Data:
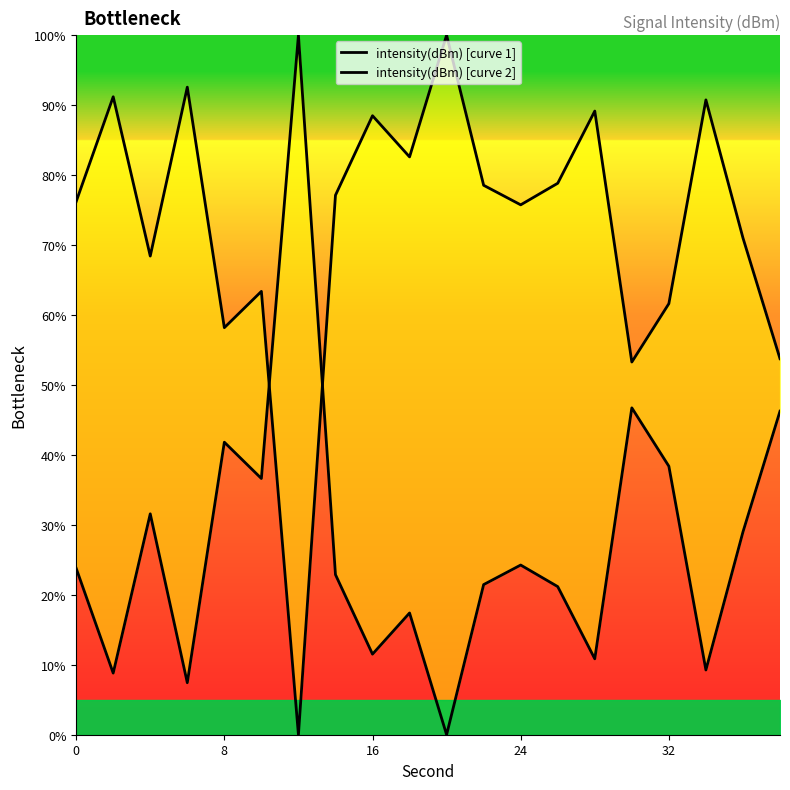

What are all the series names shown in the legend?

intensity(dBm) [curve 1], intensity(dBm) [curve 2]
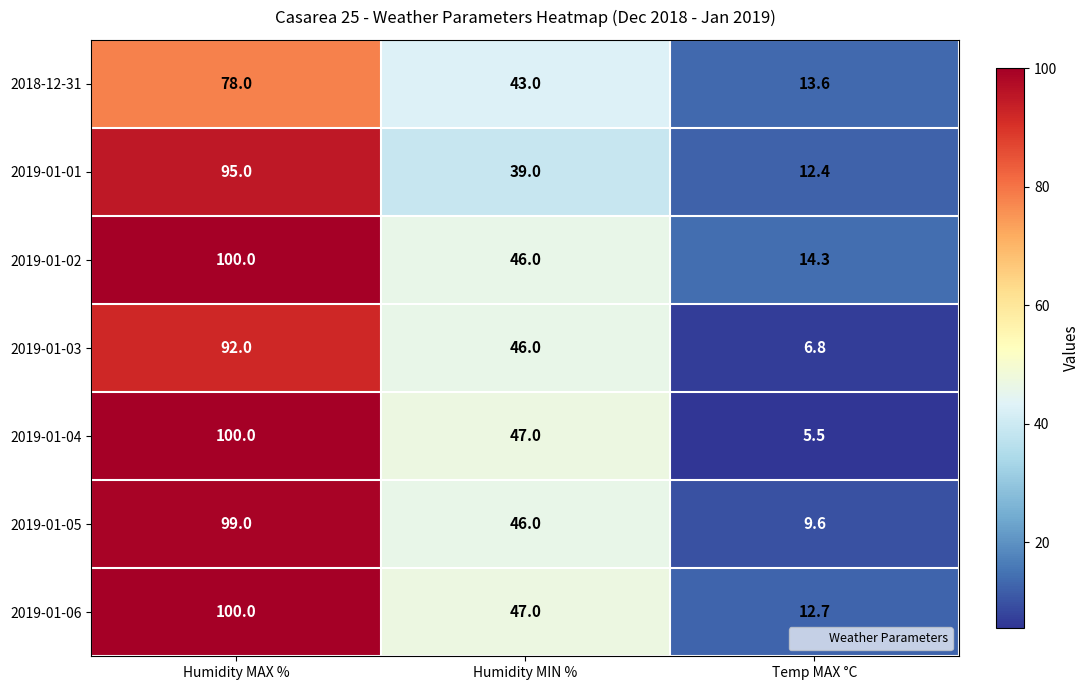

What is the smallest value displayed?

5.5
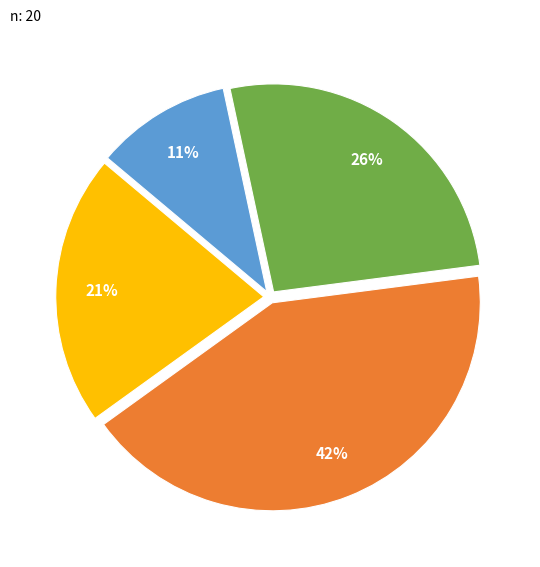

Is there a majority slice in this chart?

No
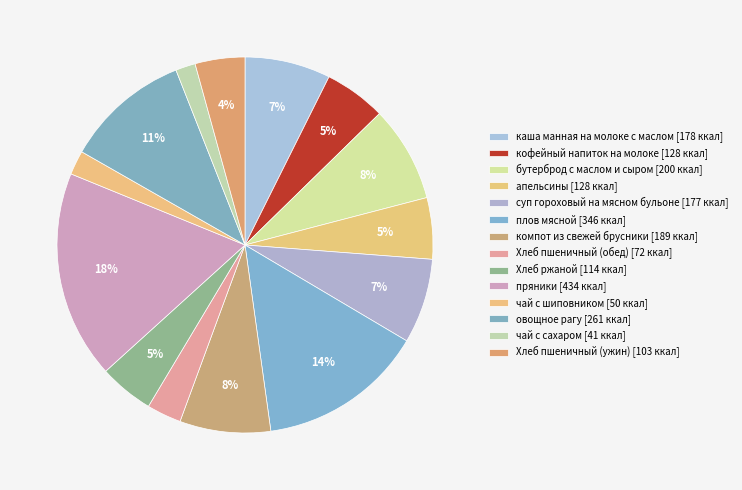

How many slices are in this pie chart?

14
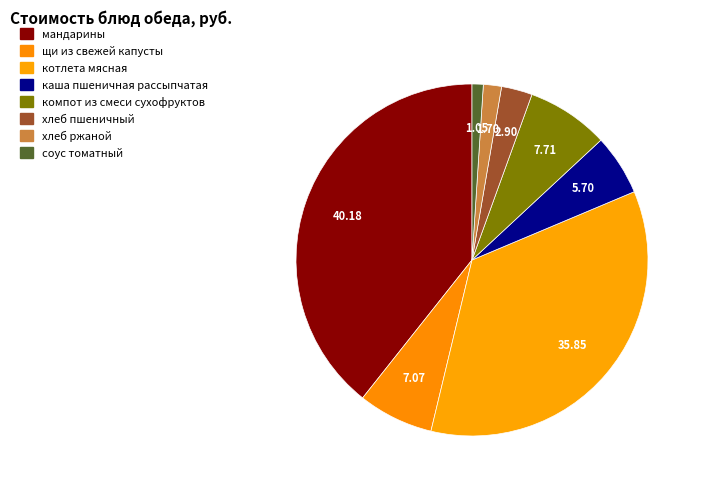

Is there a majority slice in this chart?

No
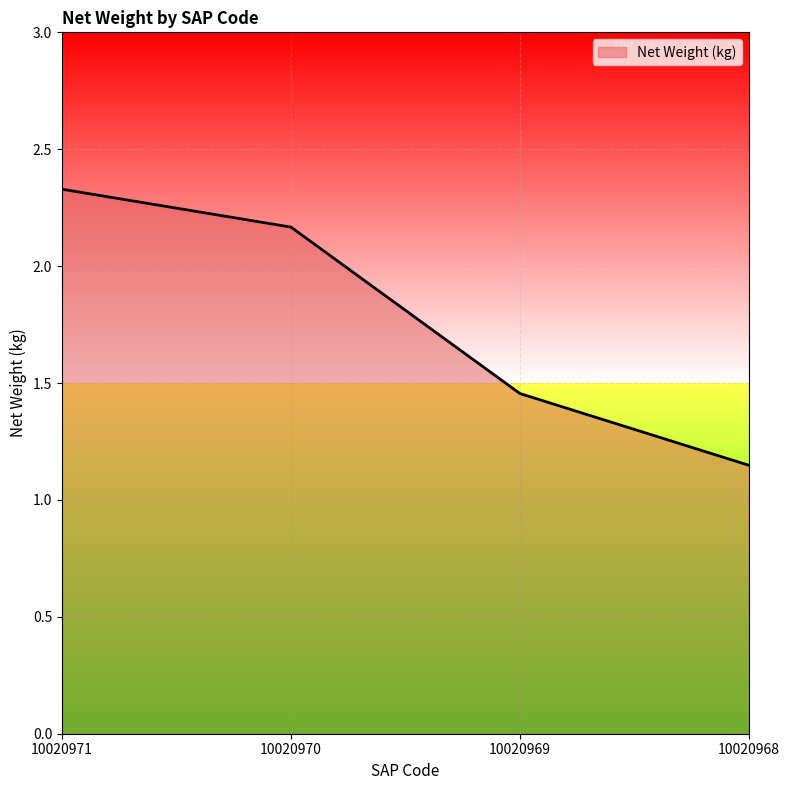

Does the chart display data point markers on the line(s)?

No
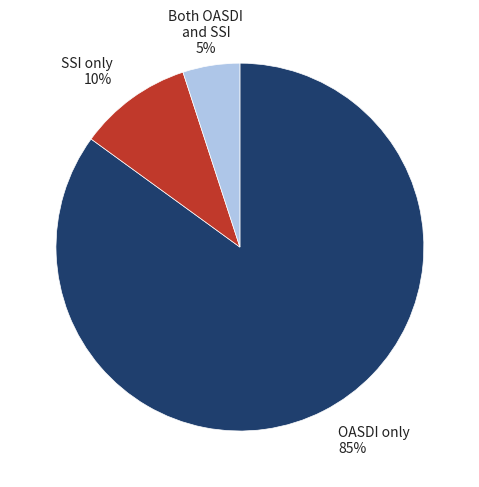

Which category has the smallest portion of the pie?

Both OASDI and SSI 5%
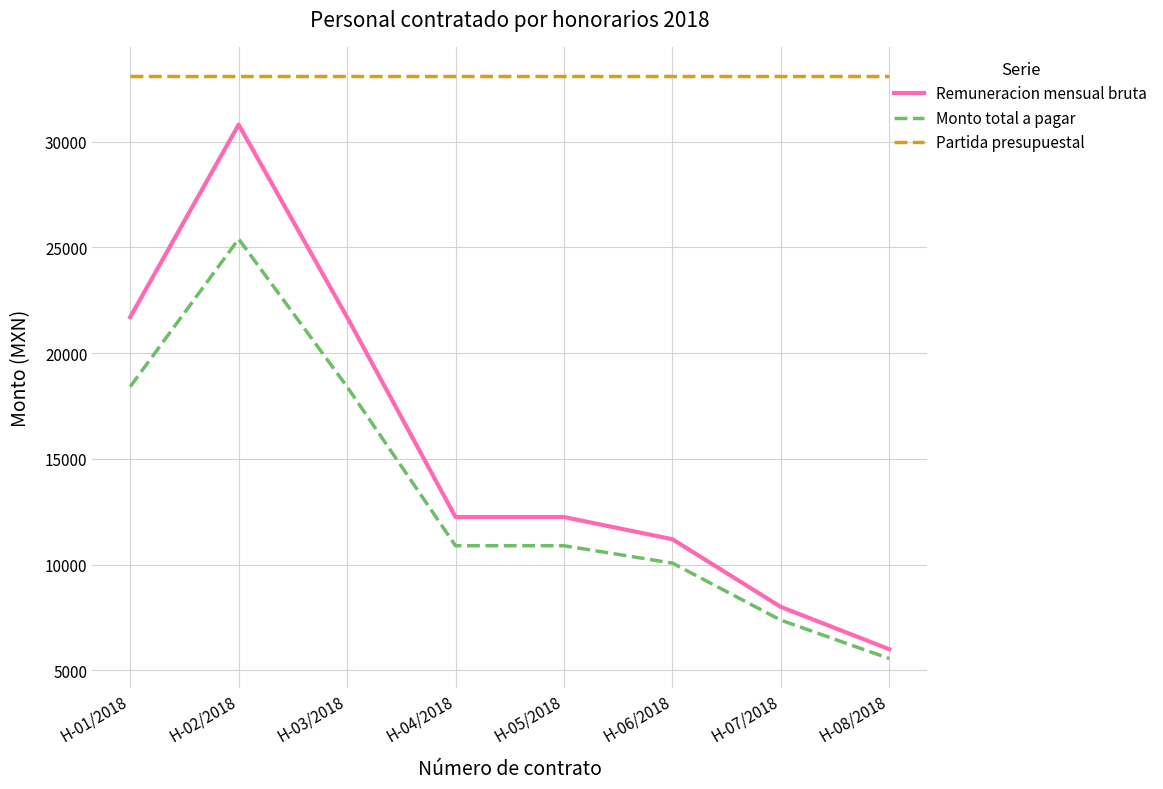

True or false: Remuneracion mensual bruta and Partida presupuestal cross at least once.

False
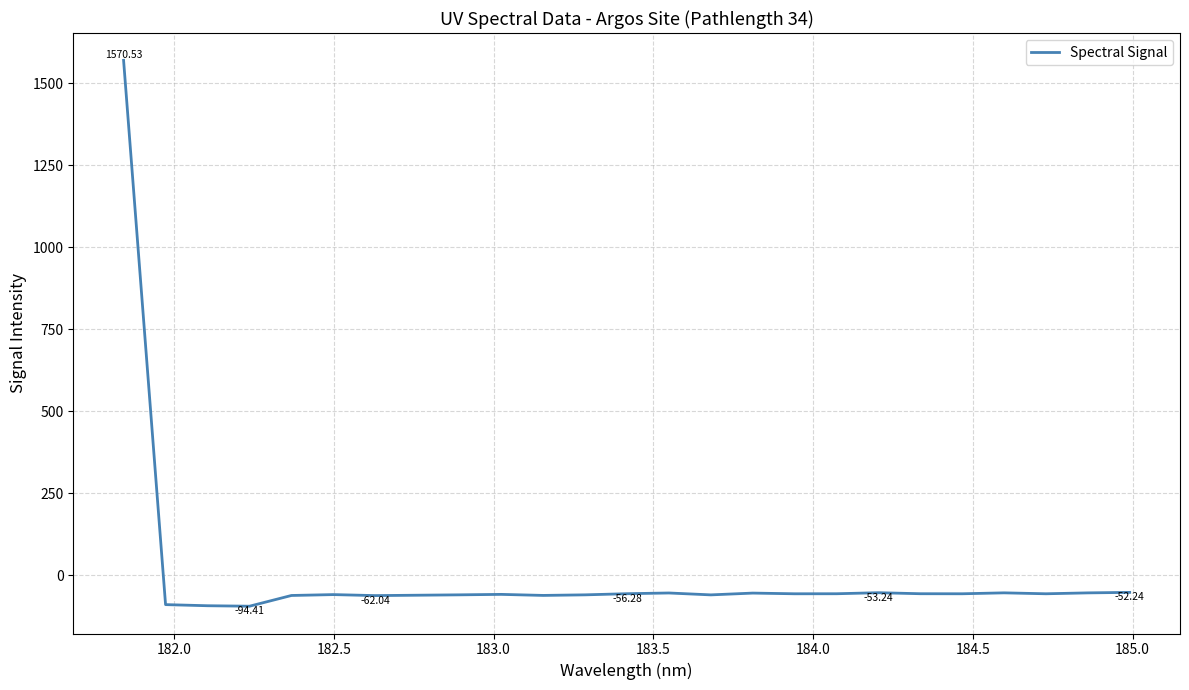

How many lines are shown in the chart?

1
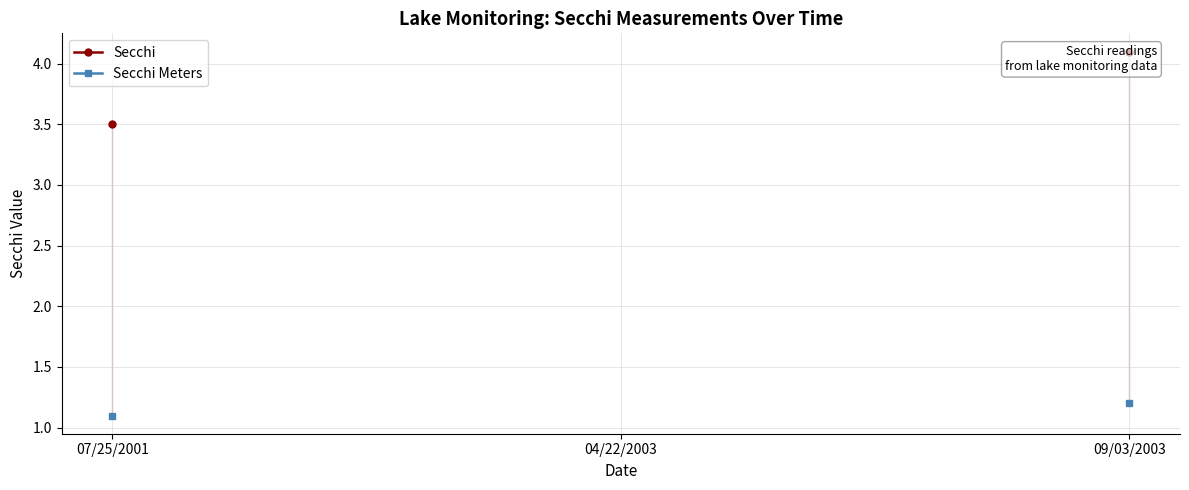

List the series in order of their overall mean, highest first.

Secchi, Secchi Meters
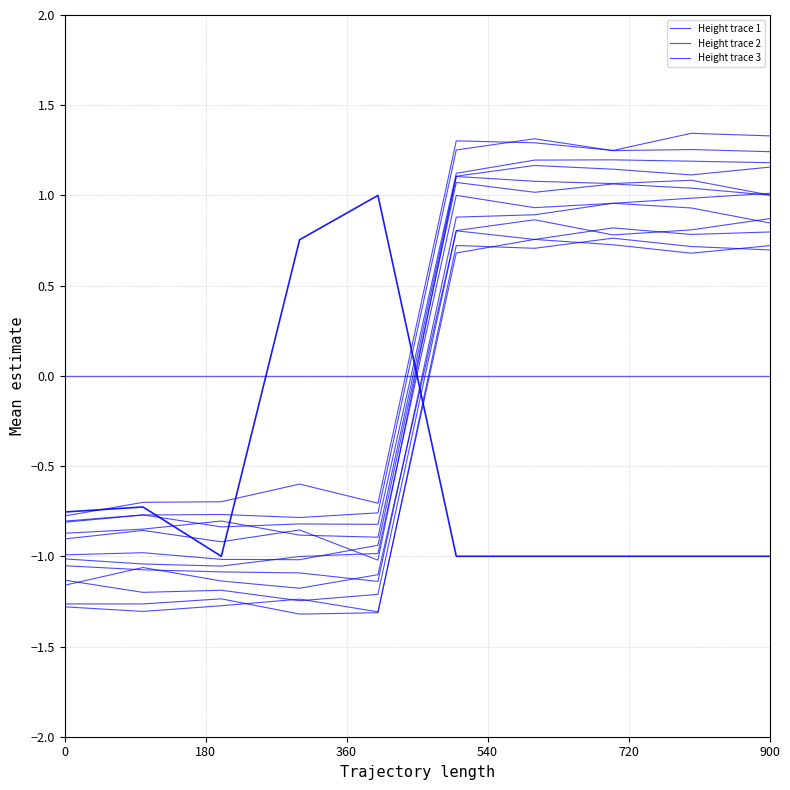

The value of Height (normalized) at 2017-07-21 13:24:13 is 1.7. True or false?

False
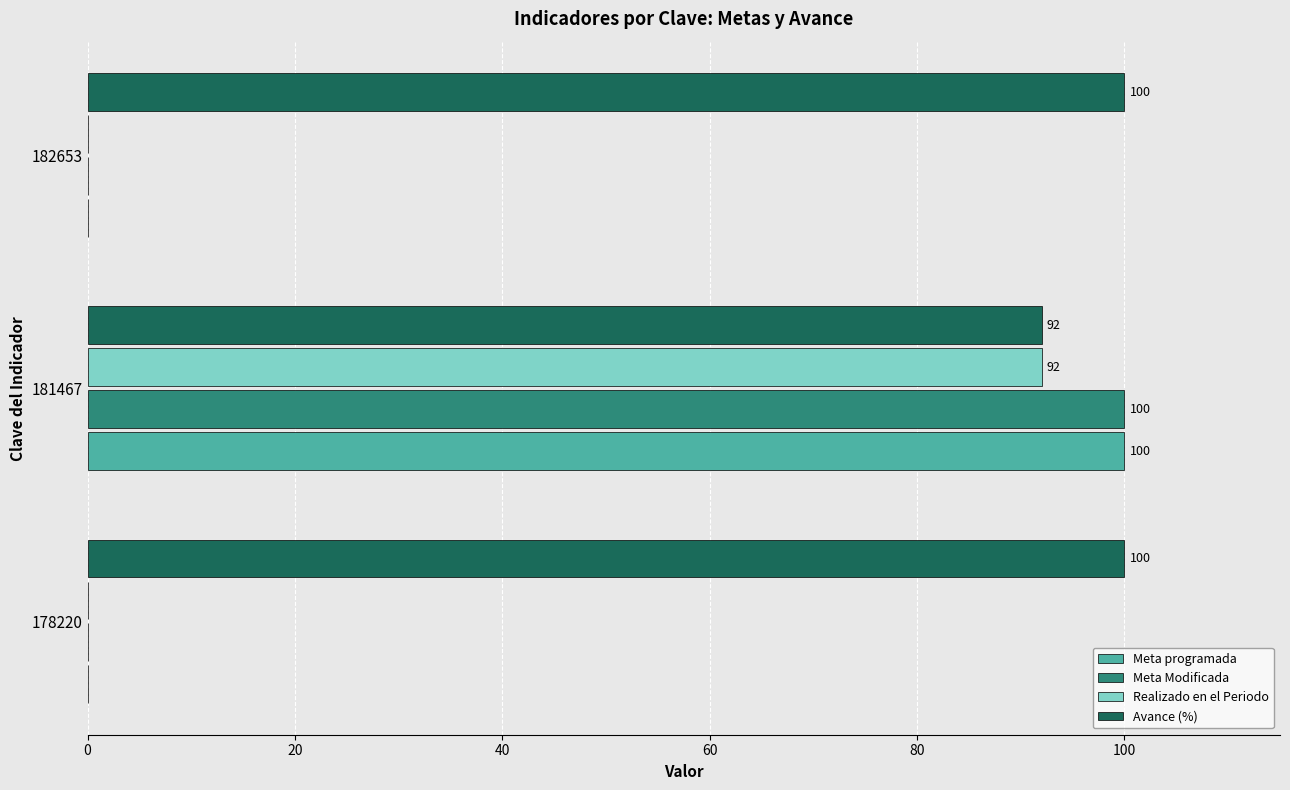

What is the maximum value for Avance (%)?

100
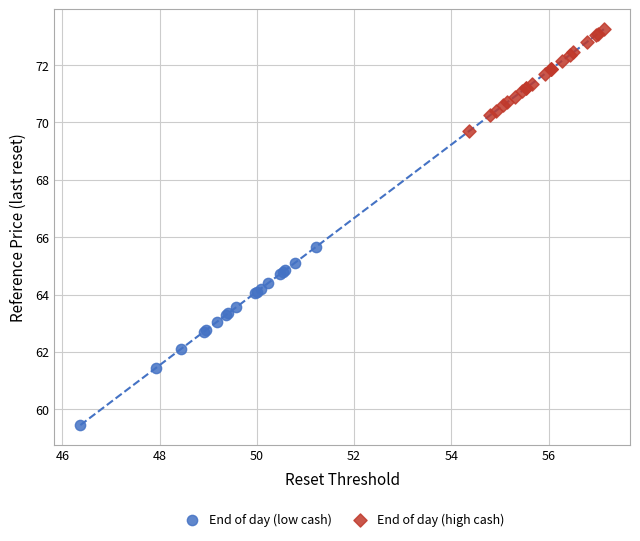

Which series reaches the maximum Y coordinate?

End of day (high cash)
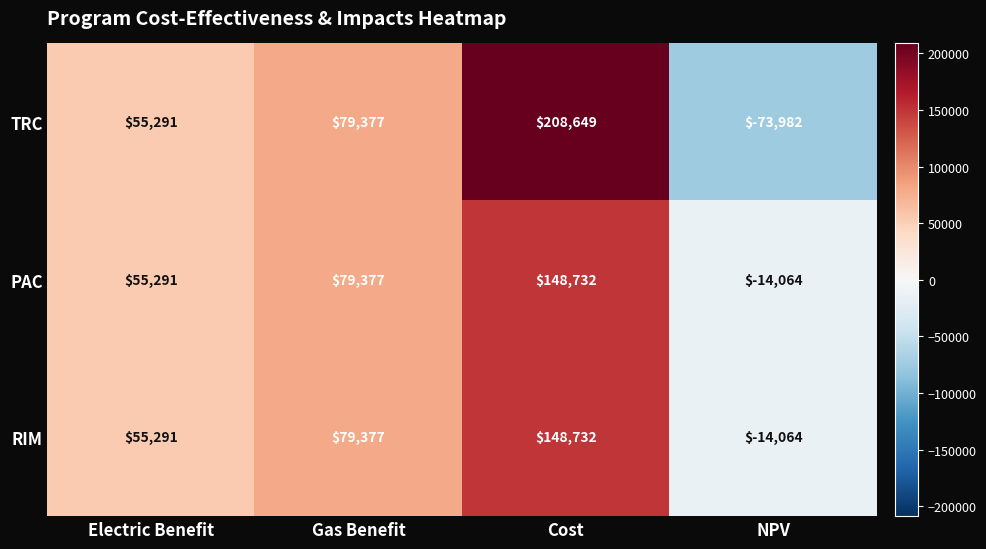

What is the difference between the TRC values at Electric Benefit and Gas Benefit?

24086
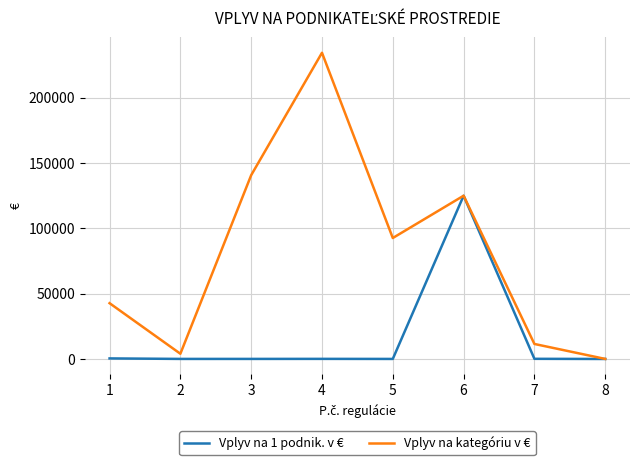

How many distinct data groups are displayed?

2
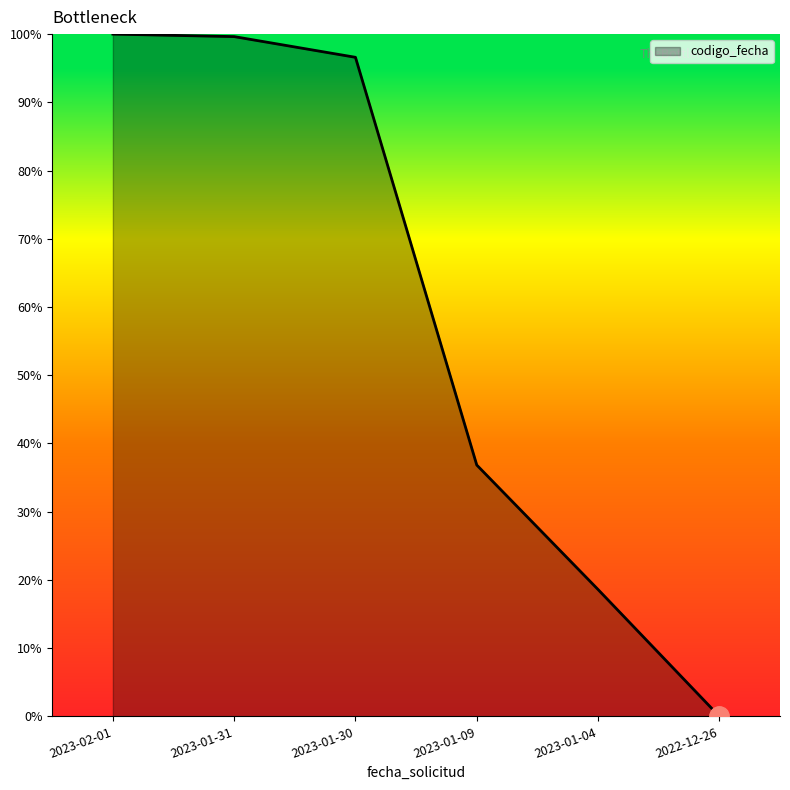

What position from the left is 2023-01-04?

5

Task brief: Copy all of the records above word for word, leaving out the pictures.

Response box:
What are all the series names shown in the legend?

intensity(dBm) [curve 1], intensity(dBm) [curve 2]

What is the smallest value displayed?

5.5

Is there a majority slice in this chart?

No

How many slices are in this pie chart?

14

Is there a majority slice in this chart?

No

Does the chart display data point markers on the line(s)?

No

Which category has the smallest portion of the pie?

Both OASDI and SSI 5%

True or false: Remuneracion mensual bruta and Partida presupuestal cross at least once.

False

How many lines are shown in the chart?

1

List the series in order of their overall mean, highest first.

Secchi, Secchi Meters

The value of Height (normalized) at 2017-07-21 13:24:13 is 1.7. True or false?

False

What is the maximum value for Avance (%)?

100

Which series reaches the maximum Y coordinate?

End of day (high cash)

What is the difference between the TRC values at Electric Benefit and Gas Benefit?

24086

How many distinct data groups are displayed?

2

What position from the left is 2023-01-04?

5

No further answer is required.